Networkpedia.id – Harapan warga Desa Bangunsari dan Desa Masaran, Kabupaten Trenggalek, untuk memiliki akses jalan dan jembatan yang layak akhirnya segera terwujud. 

Pemerintah pusat mengalokasikan Dana Alokasi Khusus (DAK) sebesar Rp19 miliar pada tahun 2026 untuk memperbaiki dua infrastruktur vital yang telah lama rusak di wilayah tersebut.

Plt Kepala Dinas Pekerjaan Umum dan Penataan Ruang (PUPR) Kabupaten Trenggalek, Anjang Purwoko, menjelaskan bahwa anggaran itu akan digunakan untuk dua proyek utama. 

Pertama, perbaikan ruas jalan Desa Malasan yang menghubungkan wilayah perbatasan Tulungagung dengan nilai sekitar Rp7,7 miliar. Kedua, pembangunan kembali jembatan yang terputus di Desa Bangunsari, Kecamatan Pule, dengan alokasi sekitar Rp12 miliar.

“Alhamdulillah, dua usulan infrastruktur tersebut sudah diverifikasi dan terakomodasi dalam DAK tahun 2026. Totalnya sekitar Rp19 miliar,” ujar Anjang.

Ia menuturkan, jalan di Desa Malasan saat ini dalam kondisi rusak berat sehingga menghambat mobilitas masyarakat. 

Sementara itu, jembatan di Bangunsari sudah lama putus akibat bencana alam dan hanya dapat dilalui lewat jalur darurat. 

“Keduanya sangat vital.

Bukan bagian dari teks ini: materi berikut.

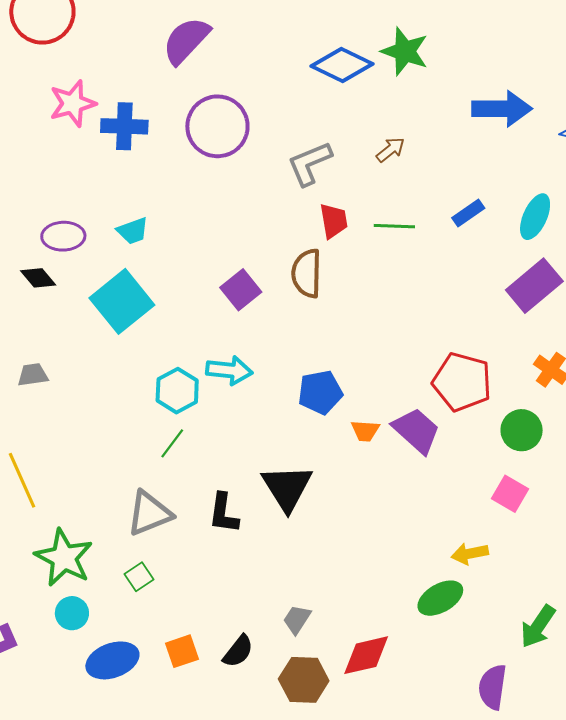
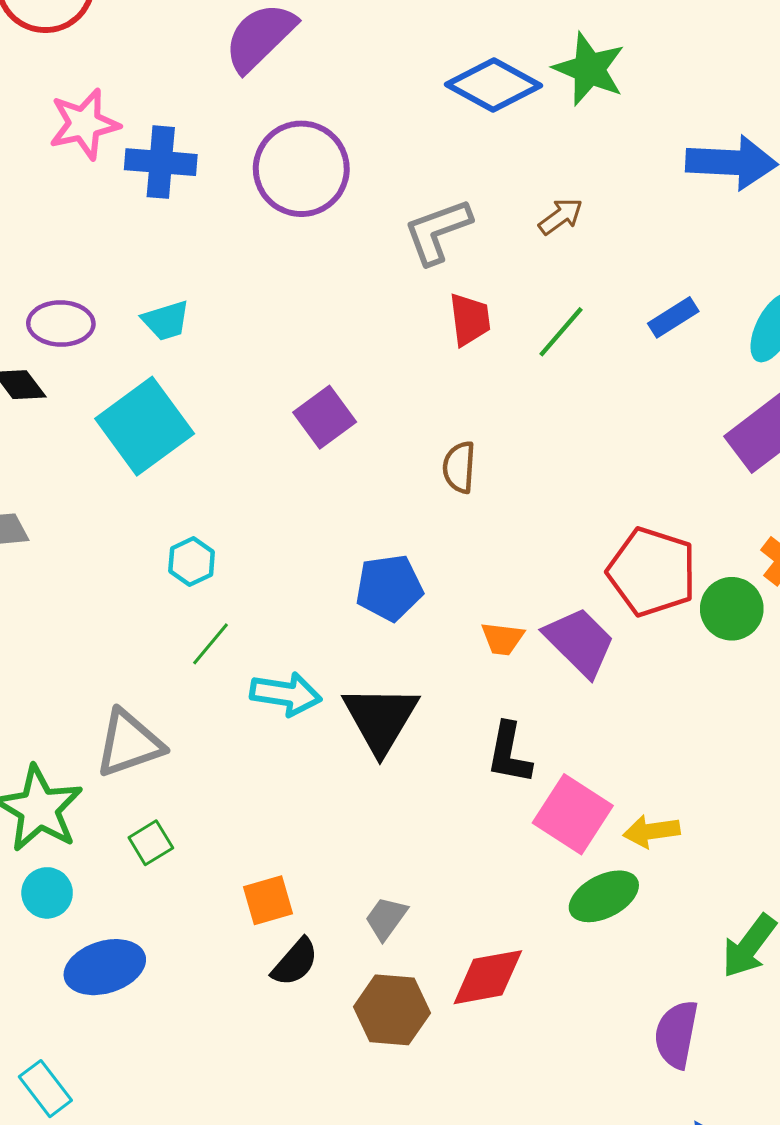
green line: (394, 226) -> (561, 332), turned -54
brown semicircle: (307, 273) -> (459, 467), moved, size x0.7
cyan arrow: (229, 370) -> (286, 694), moved
cyan hexagon: (177, 391) -> (192, 561), moved, size x0.7
blue pentagon: (320, 392) -> (389, 588), moved
green circle: (522, 430) -> (732, 609), moved
pink square: (510, 494) -> (573, 814), moved, size x1.4
gray triangle: (149, 513) -> (129, 743), moved
black L-shape: (224, 513) -> (509, 753), moved
orange square: (182, 651) -> (268, 900), moved

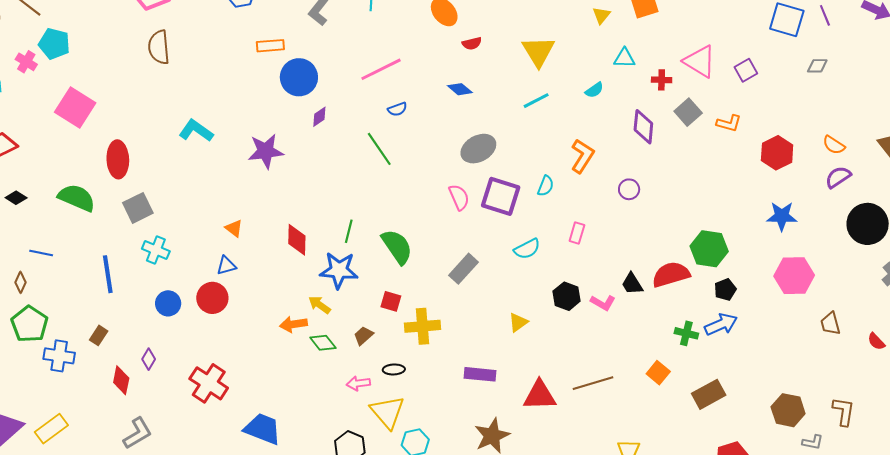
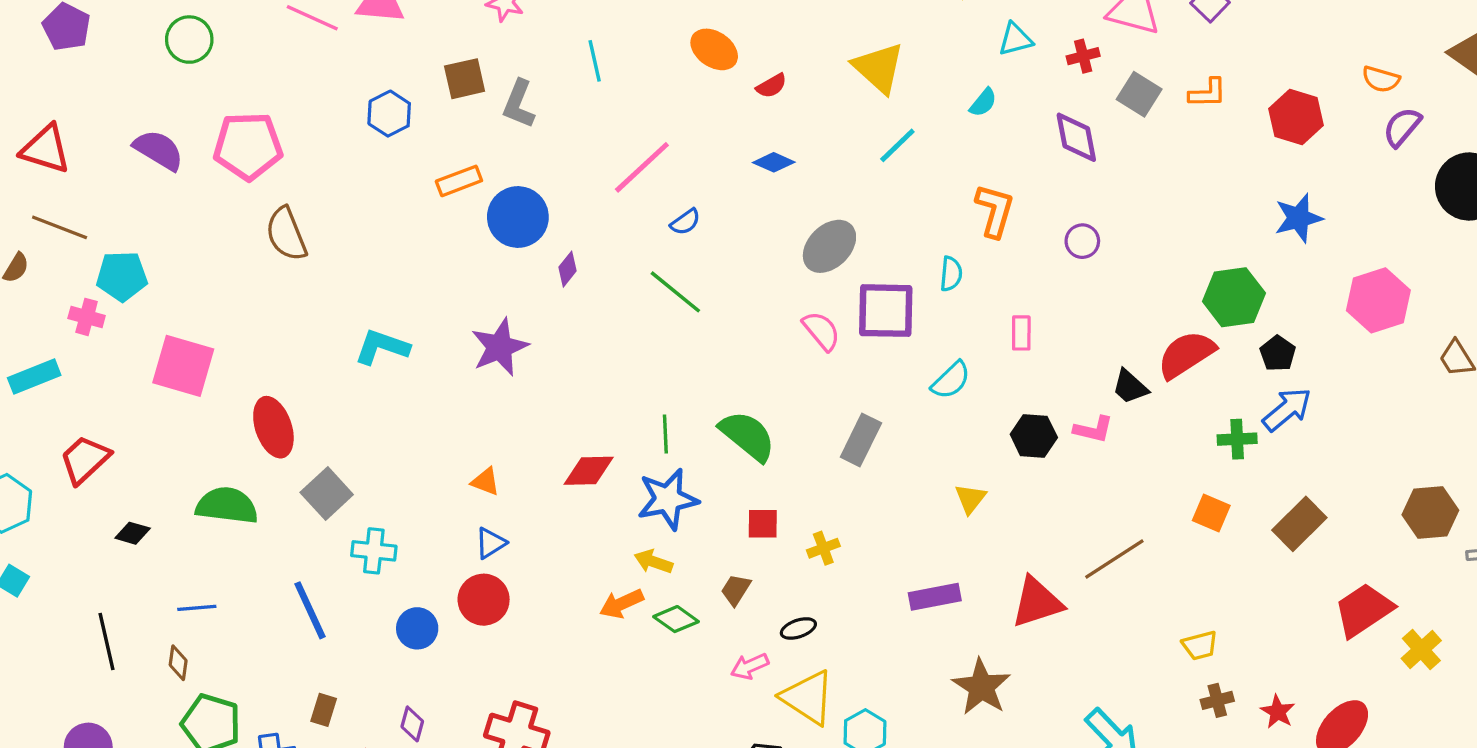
blue star: (782, 216) -> (1298, 218), moved
red diamond: (297, 240) -> (589, 471), turned -76
yellow cross: (423, 326) -> (823, 548), size x0.6

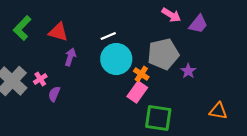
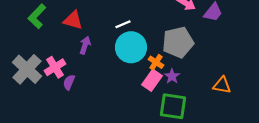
purple star: (188, 71) -> (172, 76), moved
pink cross: (40, 79) -> (55, 67), size x1.5
orange triangle: (218, 111) -> (222, 85), moved

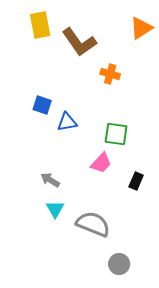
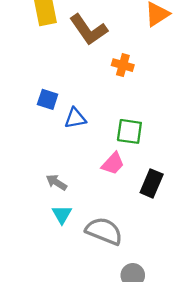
black rectangle: (136, 181) -> (152, 183), size x1.4

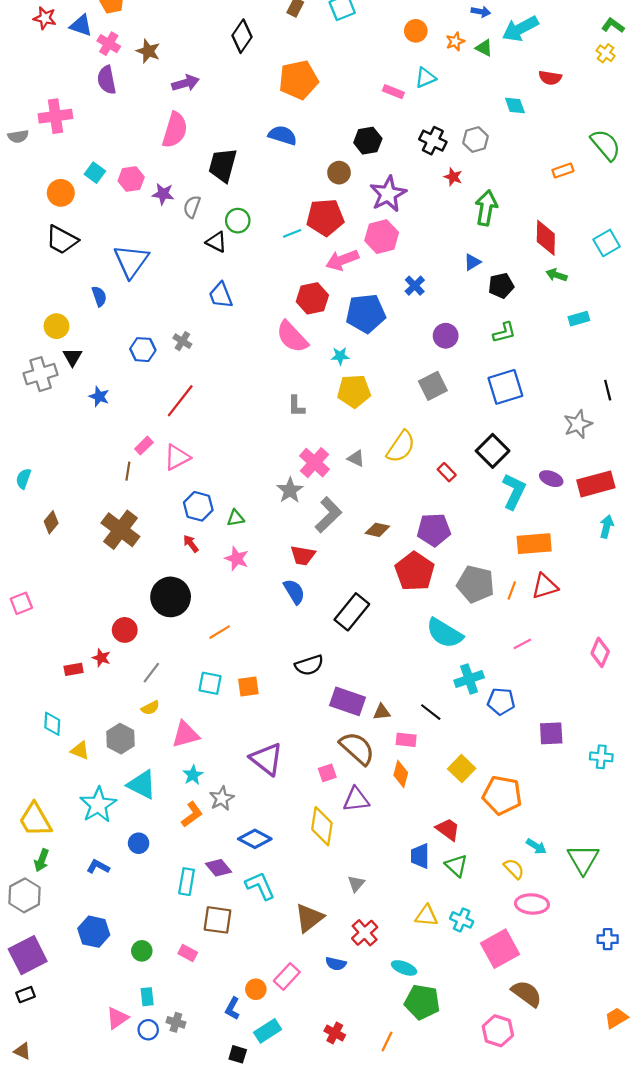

Jalan rusak membuat waktu tempuh warga lebih lama, sedangkan jembatan putus mengganggu konektivitas antarwilayah,” imbuhnya.

Anjang menyebutkan, perbaikan jalan Malasan akan menggunakan konstruksi hotmix, sedangkan pembangunan jembatan Bangunsari akan memakai balok girder agar lebih kuat dan tahan lama.

Pemerintah daerah, lanjutnya, saat ini tengah menyiapkan seluruh dokumen perencanaan agar proyek bisa segera dikerjakan awal tahun depan. 

“Setelah ini diakomodir, tugas kami menyiapkan perencanaannya tahun ini. Harapannya, pelaksanaan bisa dimulai di awal 2026,” katanya.

Lebih lanjut, Anjang mengungkapkan bahwa Trenggalek menjadi salah satu dari hanya tiga kabupaten di Jawa Timur yang mendapatkan alokasi DAK infrastruktur tahun ini. 

“Ini kabar baik bagi Trenggalek, terutama di tengah kondisi fiskal daerah yang masih terbatas,” pungkasnya.

Dengan dukungan dana tersebut, warga setempat berharap akses transportasi di wilayah selatan Trenggalek dapat kembali lancar dan menunjang aktivitas ekonomi masyarakat.